Carl Ludwig Siegel
Carl Ludwig Siegel | |
|---|---|
Carl Ludwig Siegel in 1975 | |
| Born | 31 December 1896 |
| Died | 4 April 1981 (aged 84) |
| Alma mater | University of Göttingen |
| Known for | E-function Siegel disk Siegel domain Siegel G-function Siegel modular form Siegel modular variety Siegel parabolic subgroup Siegel zero Siegel upper half-space Siegel's conjecture Siegel's lemma Siegel's identity Siegel's number Siegel's theorem Siegel's theorem on integral points Siegel–Shidlovsky theorem Siegel–Walfisz theorem Siegel–Weil formula Brauer–Siegel theorem Riemann–Siegel formula Riemann–Siegel theta function Thue–Siegel–Roth theorem Smith–Minkowski–Siegel mass formula |
| Awards | Wolf Prize (1978) ICM Speaker (1936) |
| Scientific career | |
| Fields | Mathematics |
| Institutions | Johann Wolfgang Goethe-Universität Institute for Advanced Study |
| Doctoral advisor | Edmund Landau |
| Doctoral students | |
Carl Ludwig Siegel (31 December 1896 – 4 April 1981) was a German mathematician specialising in analytic number theory.
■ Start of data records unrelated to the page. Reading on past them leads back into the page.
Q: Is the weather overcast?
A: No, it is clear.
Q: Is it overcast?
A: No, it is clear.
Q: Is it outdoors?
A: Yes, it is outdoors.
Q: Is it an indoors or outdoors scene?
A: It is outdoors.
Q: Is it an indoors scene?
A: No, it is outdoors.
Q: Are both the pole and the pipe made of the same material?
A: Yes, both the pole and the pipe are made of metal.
He is known for, amongst other things, his contributions to the Thue–Siegel–Roth theorem in Diophantine approximation, Siegel's method, Siegel's lemma and the Siegel mass formula for quadratic forms. He has been named one of the most important mathematicians of the 20th century.
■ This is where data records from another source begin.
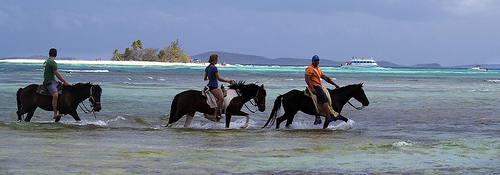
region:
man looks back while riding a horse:
[12, 40, 107, 131]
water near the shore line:
[385, 121, 495, 166]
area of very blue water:
[385, 65, 460, 75]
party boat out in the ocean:
[340, 50, 385, 70]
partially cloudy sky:
[281, 2, 436, 47]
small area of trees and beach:
[105, 30, 200, 67]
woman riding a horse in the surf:
[166, 47, 266, 132]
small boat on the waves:
[456, 55, 491, 77]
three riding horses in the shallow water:
[12, 35, 377, 141]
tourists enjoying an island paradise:
[11, 6, 476, 154]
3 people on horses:
[5, 41, 375, 133]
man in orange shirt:
[280, 50, 374, 122]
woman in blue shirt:
[161, 50, 271, 125]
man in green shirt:
[13, 40, 108, 124]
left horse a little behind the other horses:
[14, 42, 109, 127]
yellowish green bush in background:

André Weil, without hesitation, named Siegel as the greatest mathematician of the first half of the 20th century. Atle Selberg said of Siegel and his work:
He was in some ways, perhaps, the most impressive mathematician I have met. I would say, in a way, devastatingly so. The things that Siegel tended to do were usually things that seemed impossible. Also after they were done, they still seemed almost impossible.